CRO業界で働いて分かったこと。感じたこと。期待すること。

この7月で、僕もCRO業界で働き始めて4年になる。
そこで感じたことは、治験の進め方にも製薬会社によっていろんな方法があるもんだ、ということだ。

もちろん、基本的なやり方は大きく変わることは無いのだが、細かい点になると各社各様。
プロトコルの作り方、CRFの設計方法、医師からのコメントの貰い方、もらうべき項目の基準、モニタリング報告書に記載すべき事項、記載して欲しくない事項、はたまた、CROとの協力関係の築き方など等。

CROは各クライアントとの間に守秘義務が有るので、そういうことを表立って言うことはないのだが、CROで働くモニターにとっては凄く勉強になるし、ノウハウの構築にも繋がる。(モニターに限らず、CRO会社としても。)


外資系製薬会社にいると、転職して来る人が多いので、他社がどういうふうに治験を進めているかを多少は知ることができる。
しかし、国内メーカーに長く勤めていて、しかも、その会社に転職して入ってくる人が少ないと、まず気になるのが「よそはどうしてる?」ということらしい。

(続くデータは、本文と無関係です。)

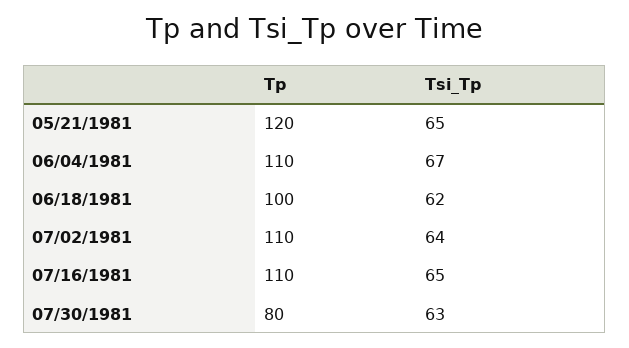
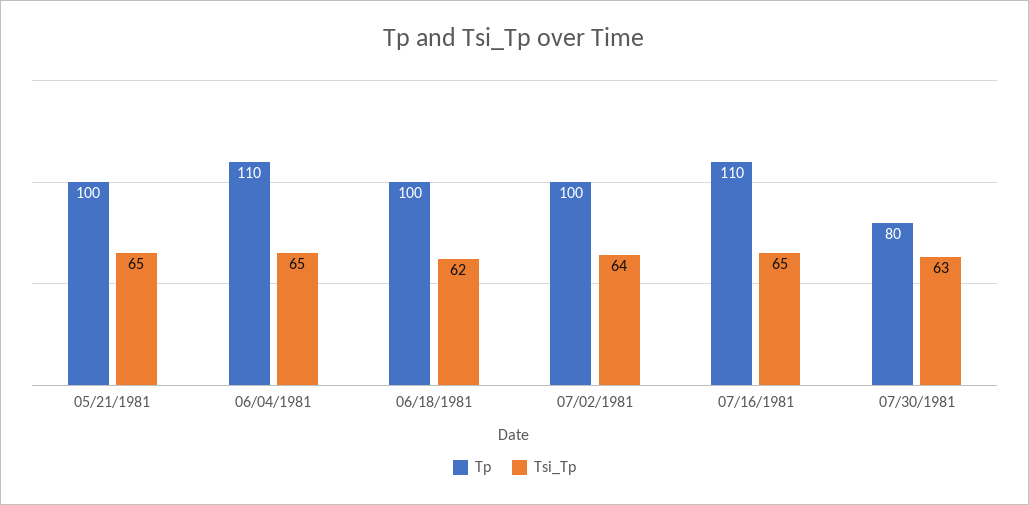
Tp, 05/21/1981: 120 -> 100
Tsi_Tp, 06/04/1981: 67 -> 65
Tp, 07/02/1981: 110 -> 100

外資系の場合、よそでやっていることの二番煎じなんてやってられるか、うちがオリジナルの新しいやり方でやってやる、というパイオニアの雰囲気もある。
横並び主義の風潮も少ない。

しかし、国内メーカーでは割と「よそでやっていないこと」を「うちが一番最初にやる」というのは、相当、敷居が高い。

CROで働いていると、その手のパイオニア的手法を使うときには、まずは、絶対にクライアントである製薬会社にお伺いをたてる。
そして、そのクライアントの反応も各社各様だ。


最近の学生は、CROで働くことのより、いろんな会社のいろんな治験を担当することができ、自分の成長に繋がる、あるいは色んな治験をやってみたい、という理由でCROを希望してくる人がほとんどだ。


話しは60光年ほど飛ぶが、「アイディア」とは「異質なものの組み合わせ」という定義がある。
ゼロからアイディアを作ることは不可能で、今までのアイディアを発展させる、あるいは組み合わせて、新しいアイディアを作る、というのがセオリーだ。

そこで、せっかくCROで働いているのだから、各社の治験のやり方を頭の中で組み合わせて、新しい治験のやり方を考える、ということもできる。
そこから、ソリューション提供型のCROというカテゴリーも作ることができる。

しかし、クライアントの中には「CROは余計なことをしなくていい。こちらの言ったとおりにやって欲しい」という会社もあるだろう。
それはそれで、もちろん、全然、問題ない。

今はまだ違うだろうが、そのうち、製薬会社に所属するモニター(CRA)よりもCROに所属するモニター(CRA)の人数が上回る時が来るに違いない。

そのとき、治験のやり方が変わってくるだろうか? それとも全く変わらないだろうか。

そのあたりが、僕としては、今、一番、気にかかるところだ。